Let op want in de DTG-lijst staan niet alle eetbare gewassen, planten, groenten en fruit; bijvoorbeeld hobbymatig geteelde gewassen. Hiervoor bestaan brede categorieën in de  DTG-lijst: moestuin (eetbare gewassen in open lucht of kas).

Veiligheidstermijnen

Op het etiket staan diverse termijnen: bijvoorbeeld dat een termijn van 3 dagen geldt tussen de laatste bespuiting en de oogst. Dit is een termijn voor de veiligheid van consumenten waarmee wordt voldaan aan de MRL (Maximale Residu Limiet). Deze termijn heeft geen betrekking op de veiligheid van werkers en is dus niet van toepassing op het betreden van het gewas na een bespuiting.
Hoe tel je het aantal dagen? De dag van toepassen geldt als dag 0, de dag na de toepassing is dag 1. Bijvoorbeeld bij een veiligheidstermijn van drie dagen is het gewas op maandag behandeld, dan is donderdag drie dagen later en mag worden geoogst. Dan kan het product worden gegeten.

Op het etiket kan ook een restrictiezin staan, bijvoorbeeld: ”Het gewas niet herbetreden gedurende x aantal uur na toepassing, omdat gezondheidseffecten niet zijn uit te sluiten bij werkzaamheden aan behandeld gewas gedurende de eerste x aantal uur na toepassing”. Deze restrictie is opgelegd voor de veiligheid van de werkers.

Dosering en maximaal aantal toepassingen per teeltcyclus

Op het etiket staat de dosering en een maximum voor het aantal toepassingen per jaar of per teeltcyclus; bijvoorbeeld maximaal 1 liter per hectare maximaal 3 toepassingen per jaar of per teeltcyclus. Het aantal toepassingen per teeltcyclus houdt dus in: het aantal keren dat hetzelfde gewas, of de plant of ander product met het betreffende middel wordt behandeld.
Stel er wordt een lagere dosering – dan in dit voorbeeld 1 liter per hectare – gebruikt dan is het niet toegestaan het maximaal aantal toepassingen te overschrijden of af te wijken van andere voorwaarden die op het Wettelijk Gebruiksvoorschrift staan.

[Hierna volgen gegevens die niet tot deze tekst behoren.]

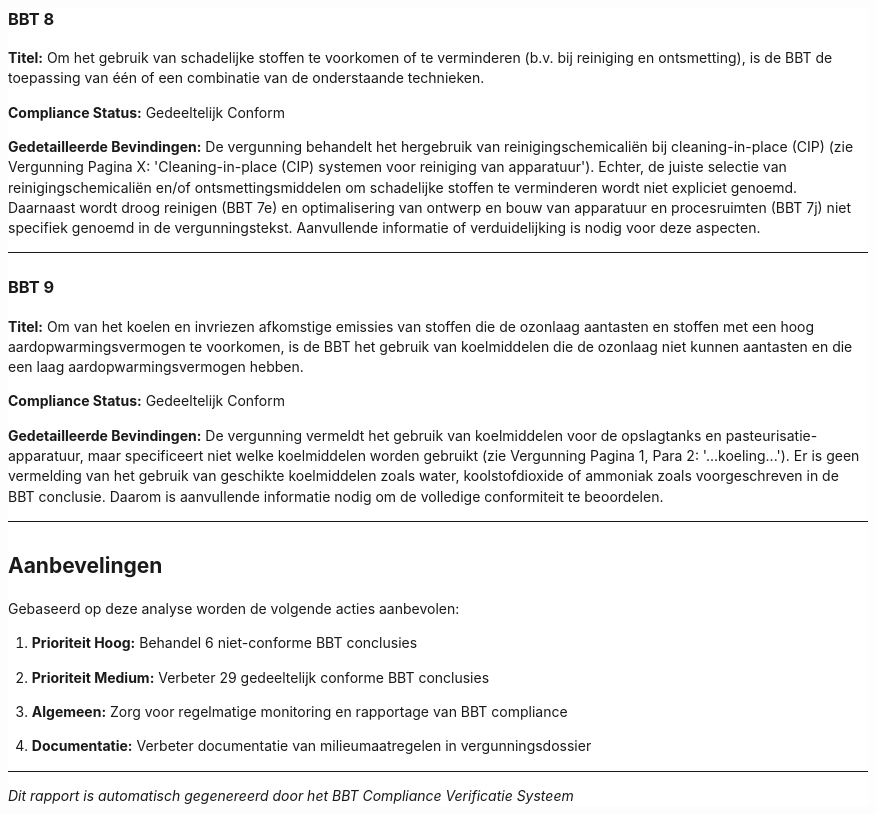 
### BBT 8

**Titel:** Om het gebruik van schadelijke stoffen te voorkomen of te verminderen (b.v. bij reiniging en ontsmetting), is de BBT de toepassing van één of een combinatie van de onderstaande technieken.

**Compliance Status:** Gedeeltelijk Conform

**Gedetailleerde Bevindingen:**
De vergunning behandelt het hergebruik van reinigingschemicaliën bij cleaning-in-place (CIP) (zie Vergunning Pagina X: 'Cleaning-in-place (CIP) systemen voor reiniging van apparatuur'). Echter, de juiste selectie van reinigingschemicaliën en/of ontsmettingsmiddelen om schadelijke stoffen te verminderen wordt niet expliciet genoemd. Daarnaast wordt droog reinigen (BBT 7e) en optimalisering van ontwerp en bouw van apparatuur en procesruimten (BBT 7j) niet specifiek genoemd in de vergunningstekst. Aanvullende informatie of verduidelijking is nodig voor deze aspecten.

---

### BBT 9

**Titel:** Om van het koelen en invriezen afkomstige emissies van stoffen die de ozonlaag aantasten en stoffen met een hoog  aardopwarmingsvermogen  te  voorkomen,  is  de  BBT  het  gebruik  van  koelmiddelen  die  de  ozonlaag  niet kunnen aantasten en die een laag aardopwarmingsvermogen hebben.

**Compliance Status:** Gedeeltelijk Conform

**Gedetailleerde Bevindingen:**
De vergunning vermeldt het gebruik van koelmiddelen voor de opslagtanks en pasteurisatie-apparatuur, maar specificeert niet welke koelmiddelen worden gebruikt (zie Vergunning Pagina 1, Para 2: '...koeling...'). Er is geen vermelding van het gebruik van geschikte koelmiddelen zoals water, koolstofdioxide of ammoniak zoals voorgeschreven in de BBT conclusie. Daarom is aanvullende informatie nodig om de volledige conformiteit te beoordelen.

---


## Aanbevelingen

Gebaseerd op deze analyse worden de volgende acties aanbevolen:

1. **Prioriteit Hoog:** Behandel 6 niet-conforme BBT conclusies
2. **Prioriteit Medium:** Verbeter 29 gedeeltelijk conforme BBT conclusies

4. **Algemeen:** Zorg voor regelmatige monitoring en rapportage van BBT compliance
5. **Documentatie:** Verbeter documentatie van milieumaatregelen in vergunningsdossier

---
*Dit rapport is automatisch gegenereerd door het BBT Compliance Verificatie Systeem*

Het voorschrift verandert en dan?

Wettelijke gebruiksvoorschriften worden regelmatig aangepast. De meeste wijzigingen zijn aanpassingen van de toegestane toepassingen. Bijvoorbeeld door een uitbreiding met een kleine toepassing; ook dekt het voorschrift de lading niet als toepassingen niet meer zijn toegestaan.

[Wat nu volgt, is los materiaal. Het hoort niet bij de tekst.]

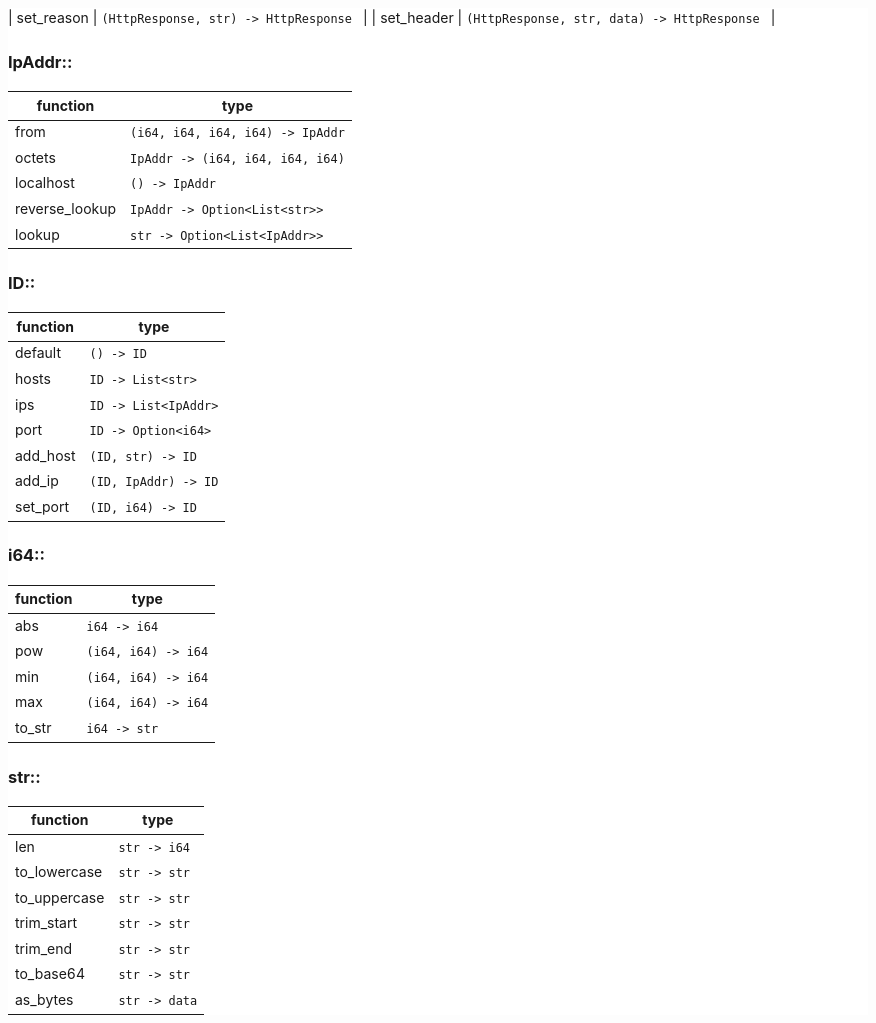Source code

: | set_reason           | `(HttpResponse, str) -> HttpResponse `       |
| set_header           | `(HttpResponse, str, data) -> HttpResponse ` |

### IpAddr::

function               | type
---------------------- | ----------------------------------------
| from                 | `(i64, i64, i64, i64) -> IpAddr`       |
| octets               | `IpAddr -> (i64, i64, i64, i64)`       |
| localhost            | `() -> IpAddr`                         |
| reverse_lookup       | `IpAddr -> Option<List<str>>`          |
| lookup               | `str -> Option<List<IpAddr>>`          |

### ID::

function               | type
---------------------- | ----------------------------------------
| default              | `() -> ID`                             |
| hosts                | `ID -> List<str>`                      |
| ips                  | `ID -> List<IpAddr>`                   |
| port                 | `ID -> Option<i64>`                    |
| add_host             | `(ID, str) -> ID`                      |
| add_ip               | `(ID, IpAddr) -> ID`                   |
| set_port             | `(ID, i64) -> ID`                      |

### i64::

function               | type
---------------------- | ----------------------------------------
| abs                  | `i64 -> i64`                           |
| pow                  | `(i64, i64) -> i64`                    |
| min                  | `(i64, i64) -> i64`                    |
| max                  | `(i64, i64) -> i64`                    |
| to_str               | `i64 -> str`                           |

### str::

function               | type
---------------------- | ----------------------------------------
| len                  | `str -> i64`                           |
| to_lowercase         | `str -> str`                           |
| to_uppercase         | `str -> str`                           |
| trim_start           | `str -> str`                           |
| trim_end             | `str -> str`                           |
| to_base64            | `str -> str`                           |
| as_bytes             | `str -> data`                          |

Aanpassing van het gebruik

Binj veranderingen moeten gebruikers en handhavers worden geïnformeerd dat ze voorraden met het ‘oude’ middel moeten opmaken of opruimen. Het Ctgb stelt in dergelijke gevallen dan een uiterste ‘houdbaarheidsdatum’ vast: in ons jargon heet dit aflever- en opgebruiktermijn (samengevoegd tot respijttermijn).
Bij gewasbeschermingsmiddelen krijgt de wijziging van het voorschrift een versienummer: in ons jargon wijzigingscodering – afgekort tot W-code. Met de W-code is in de toelatingendatabank na te gaan wanneer het gebruiksvoorschrift is gewijzigd. Het is aan te raden om de instructie  Opstellen van een wettelijke gebruiksvoorschrift te lezen. Bij biociden wordt nooit een W-code op de verpakking vermeld.